Material to process:
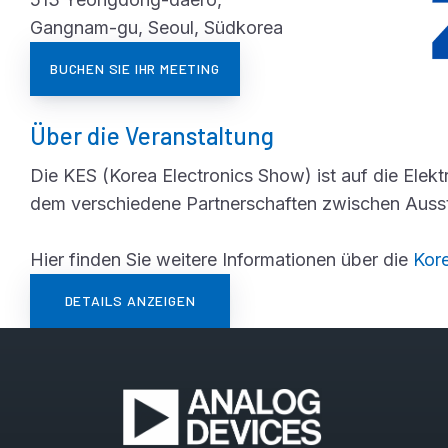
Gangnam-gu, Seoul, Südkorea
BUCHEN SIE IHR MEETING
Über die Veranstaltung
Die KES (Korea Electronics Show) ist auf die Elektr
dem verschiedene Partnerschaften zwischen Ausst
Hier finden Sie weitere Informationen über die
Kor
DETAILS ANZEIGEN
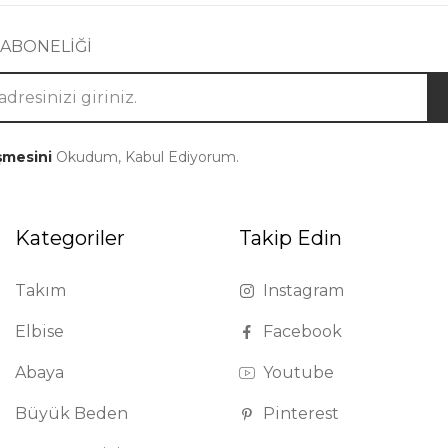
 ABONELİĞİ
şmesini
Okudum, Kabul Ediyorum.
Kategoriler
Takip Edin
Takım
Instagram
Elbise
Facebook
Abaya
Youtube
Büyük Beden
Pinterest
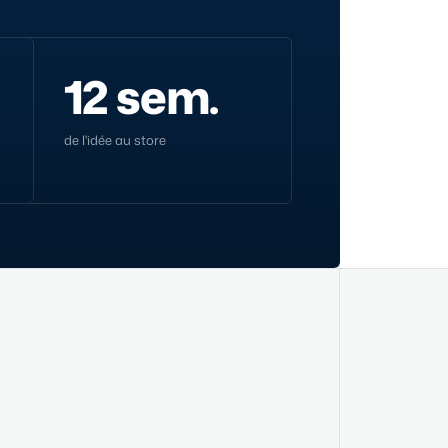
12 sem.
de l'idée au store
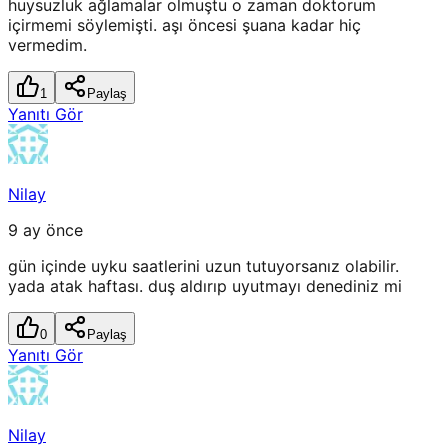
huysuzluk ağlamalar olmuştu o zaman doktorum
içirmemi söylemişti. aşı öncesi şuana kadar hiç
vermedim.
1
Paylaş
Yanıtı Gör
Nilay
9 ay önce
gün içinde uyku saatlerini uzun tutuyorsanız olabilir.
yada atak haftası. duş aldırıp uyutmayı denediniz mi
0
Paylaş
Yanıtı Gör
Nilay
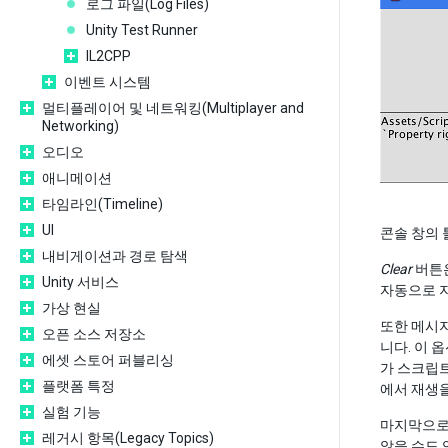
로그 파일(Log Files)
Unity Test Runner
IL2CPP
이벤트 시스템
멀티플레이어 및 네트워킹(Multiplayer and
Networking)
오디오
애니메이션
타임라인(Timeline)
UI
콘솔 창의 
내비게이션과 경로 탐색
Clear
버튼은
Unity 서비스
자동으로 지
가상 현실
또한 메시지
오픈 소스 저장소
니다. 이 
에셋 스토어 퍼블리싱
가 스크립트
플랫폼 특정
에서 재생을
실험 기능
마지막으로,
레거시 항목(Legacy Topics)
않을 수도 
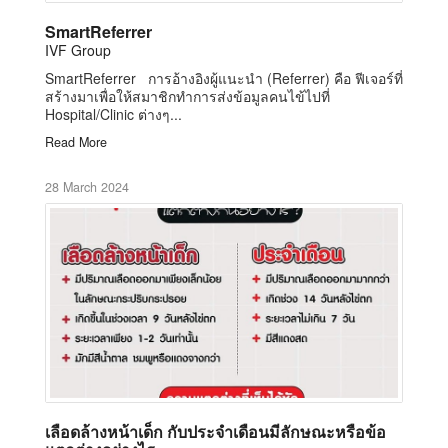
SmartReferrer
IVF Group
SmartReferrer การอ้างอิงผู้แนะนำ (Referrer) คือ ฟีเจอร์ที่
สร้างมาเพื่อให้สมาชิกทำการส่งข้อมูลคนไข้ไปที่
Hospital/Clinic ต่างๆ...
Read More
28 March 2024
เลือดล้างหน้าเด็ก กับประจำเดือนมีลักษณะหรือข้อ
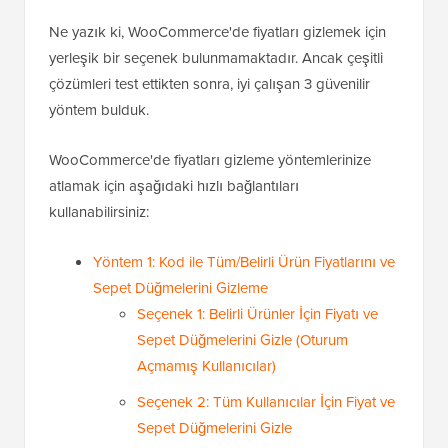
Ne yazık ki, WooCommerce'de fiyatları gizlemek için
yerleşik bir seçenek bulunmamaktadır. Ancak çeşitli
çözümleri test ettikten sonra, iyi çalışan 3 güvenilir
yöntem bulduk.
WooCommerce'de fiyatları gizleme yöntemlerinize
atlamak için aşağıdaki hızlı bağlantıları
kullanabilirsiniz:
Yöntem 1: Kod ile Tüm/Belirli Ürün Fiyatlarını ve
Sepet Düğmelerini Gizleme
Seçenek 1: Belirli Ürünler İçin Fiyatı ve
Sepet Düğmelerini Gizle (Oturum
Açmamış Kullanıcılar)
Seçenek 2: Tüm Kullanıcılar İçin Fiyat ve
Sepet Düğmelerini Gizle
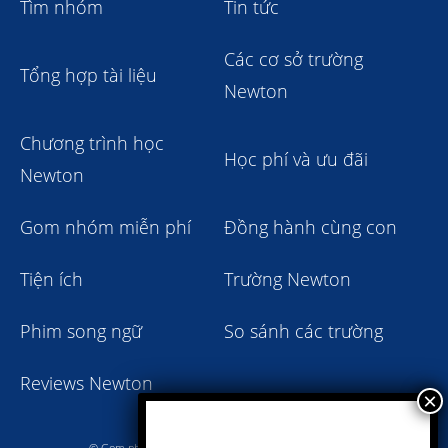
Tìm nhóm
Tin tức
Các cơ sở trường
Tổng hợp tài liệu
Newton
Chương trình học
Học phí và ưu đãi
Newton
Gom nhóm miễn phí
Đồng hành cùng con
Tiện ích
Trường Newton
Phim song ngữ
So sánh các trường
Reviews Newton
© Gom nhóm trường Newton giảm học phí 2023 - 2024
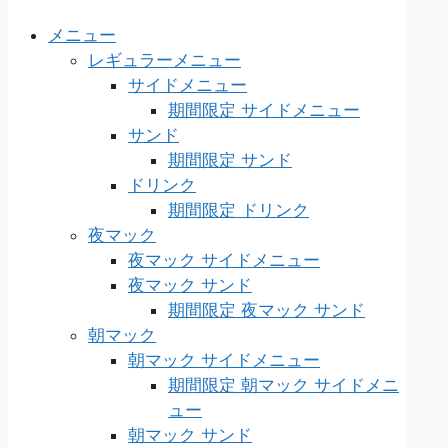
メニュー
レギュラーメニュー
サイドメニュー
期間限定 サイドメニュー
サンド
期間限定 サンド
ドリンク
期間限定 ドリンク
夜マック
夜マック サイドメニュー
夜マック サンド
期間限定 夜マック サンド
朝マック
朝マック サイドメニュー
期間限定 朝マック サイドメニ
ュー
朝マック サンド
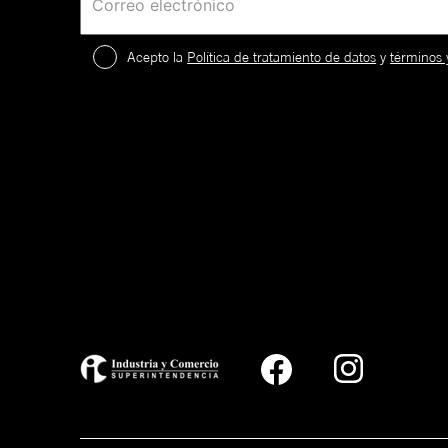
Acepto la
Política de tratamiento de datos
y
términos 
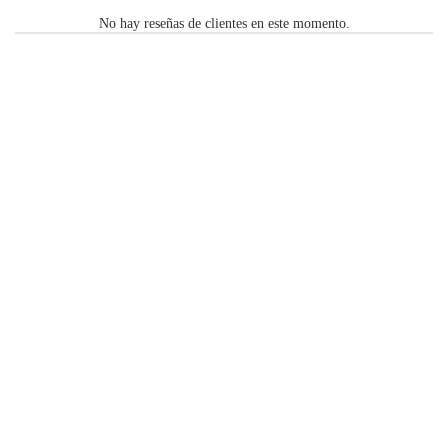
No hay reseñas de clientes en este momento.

...

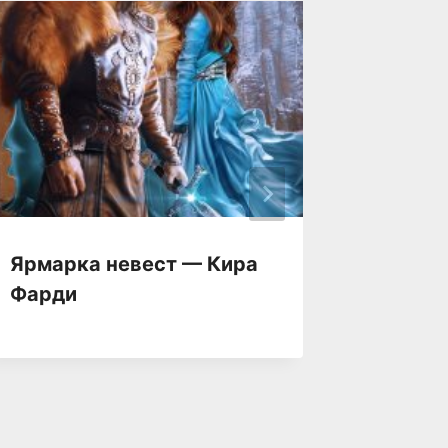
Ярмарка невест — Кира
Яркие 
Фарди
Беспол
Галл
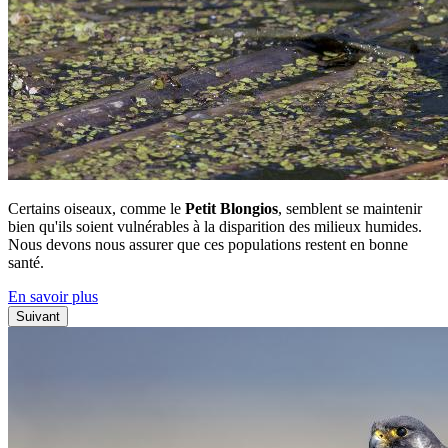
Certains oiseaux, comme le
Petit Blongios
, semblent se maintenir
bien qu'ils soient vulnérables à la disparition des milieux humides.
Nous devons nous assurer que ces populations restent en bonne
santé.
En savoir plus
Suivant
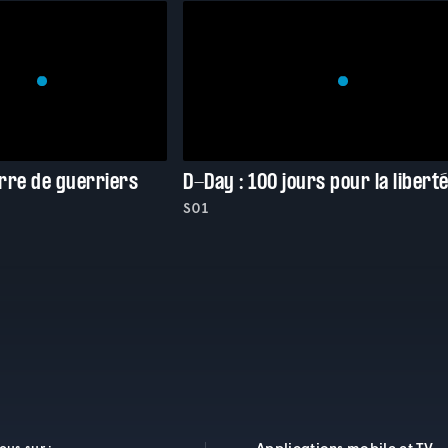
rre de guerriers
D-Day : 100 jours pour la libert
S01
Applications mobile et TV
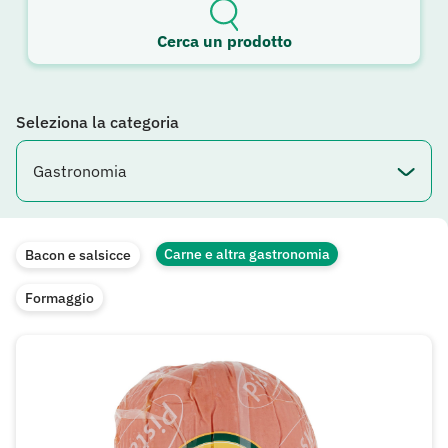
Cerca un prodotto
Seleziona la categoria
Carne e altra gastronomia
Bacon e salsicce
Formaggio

---

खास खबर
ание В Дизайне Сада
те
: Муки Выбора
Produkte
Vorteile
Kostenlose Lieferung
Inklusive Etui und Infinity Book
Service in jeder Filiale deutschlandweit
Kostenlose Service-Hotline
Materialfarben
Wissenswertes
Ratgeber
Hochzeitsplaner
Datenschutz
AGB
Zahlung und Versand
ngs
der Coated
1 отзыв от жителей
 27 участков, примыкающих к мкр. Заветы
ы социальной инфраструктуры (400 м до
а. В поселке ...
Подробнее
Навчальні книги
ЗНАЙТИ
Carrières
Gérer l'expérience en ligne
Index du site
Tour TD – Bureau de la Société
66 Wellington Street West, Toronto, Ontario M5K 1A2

Requirement: Tally how many lines in the items above contain the word "Kostenlose". Reply with the number alone.

Expected answer: 2